--- Requirement ---
Rewrite the text of the items below with every "防腐蚀" swapped for "耐腐蚀" and nothing else altered. Omit the pictures from your answer.

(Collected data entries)
□ □ □

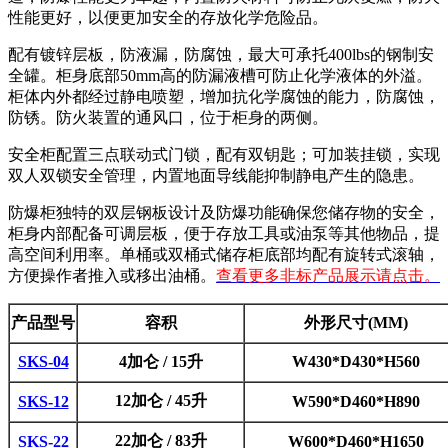
性能更好，以便更加安全的存放化学危险品。
配有镀锌层板，防液漏，防腐蚀，最大可承托400lbs的钢制安
全罐。柜身底部50mm高的防漏液槽可防止化学液体的外溢。
柜体内外都经过静电喷塑，增加抗化学腐蚀的能力，防腐蚀，
防锈。防火装置的通风口，位于柜身的两侧。
安全柜配置三点联动式门锁，配有双钥匙；可加装挂锁，实现
双人双锁安全管理，内置地面导线能抑制静电产生的隐患。
防爆柜独特的双层钢板设计及防爆功能确保您储存物的安全，
柜身内部配备可调层板，便于存放工具或油泵等其他物品，提
高空间利用率。单桶或双桶式储存柜底部均配有旋转式滚轴，
方便操作者推入或移出油桶。
查看更多非标产品展示请点击。
产品型号
容积
外形尺寸(MM)
SKS-04
4加仑 / 15升
W430*D430*H560
12加仑 / 45升
SKS-12
W590*D460*H890
22加仑 / 83升
SKS-22
W600*D460*H1650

□ □ □

--- Written reply ---
性能更好，以便更加安全的存放化学危险品。
配有镀锌层板，防液漏，耐腐蚀，最大可承托400lbs的钢制安
全罐。柜身底部50mm高的防漏液槽可防止化学液体的外溢。
柜体内外都经过静电喷塑，增加抗化学腐蚀的能力，耐腐蚀，
防锈。防火装置的通风口，位于柜身的两侧。
安全柜配置三点联动式门锁，配有双钥匙；可加装挂锁，实现
双人双锁安全管理，内置地面导线能抑制静电产生的隐患。
防爆柜独特的双层钢板设计及防爆功能确保您储存物的安全，
柜身内部配备可调层板，便于存放工具或油泵等其他物品，提
高空间利用率。单桶或双桶式储存柜底部均配有旋转式滚轴，
方便操作者推入或移出油桶。
查看更多非标产品展示请点击。
产品型号
容积
外形尺寸(MM)
SKS-04
4加仑 / 15升
W430*D430*H560
12加仑 / 45升
SKS-12
W590*D460*H890
22加仑 / 83升
SKS-22
W600*D460*H1650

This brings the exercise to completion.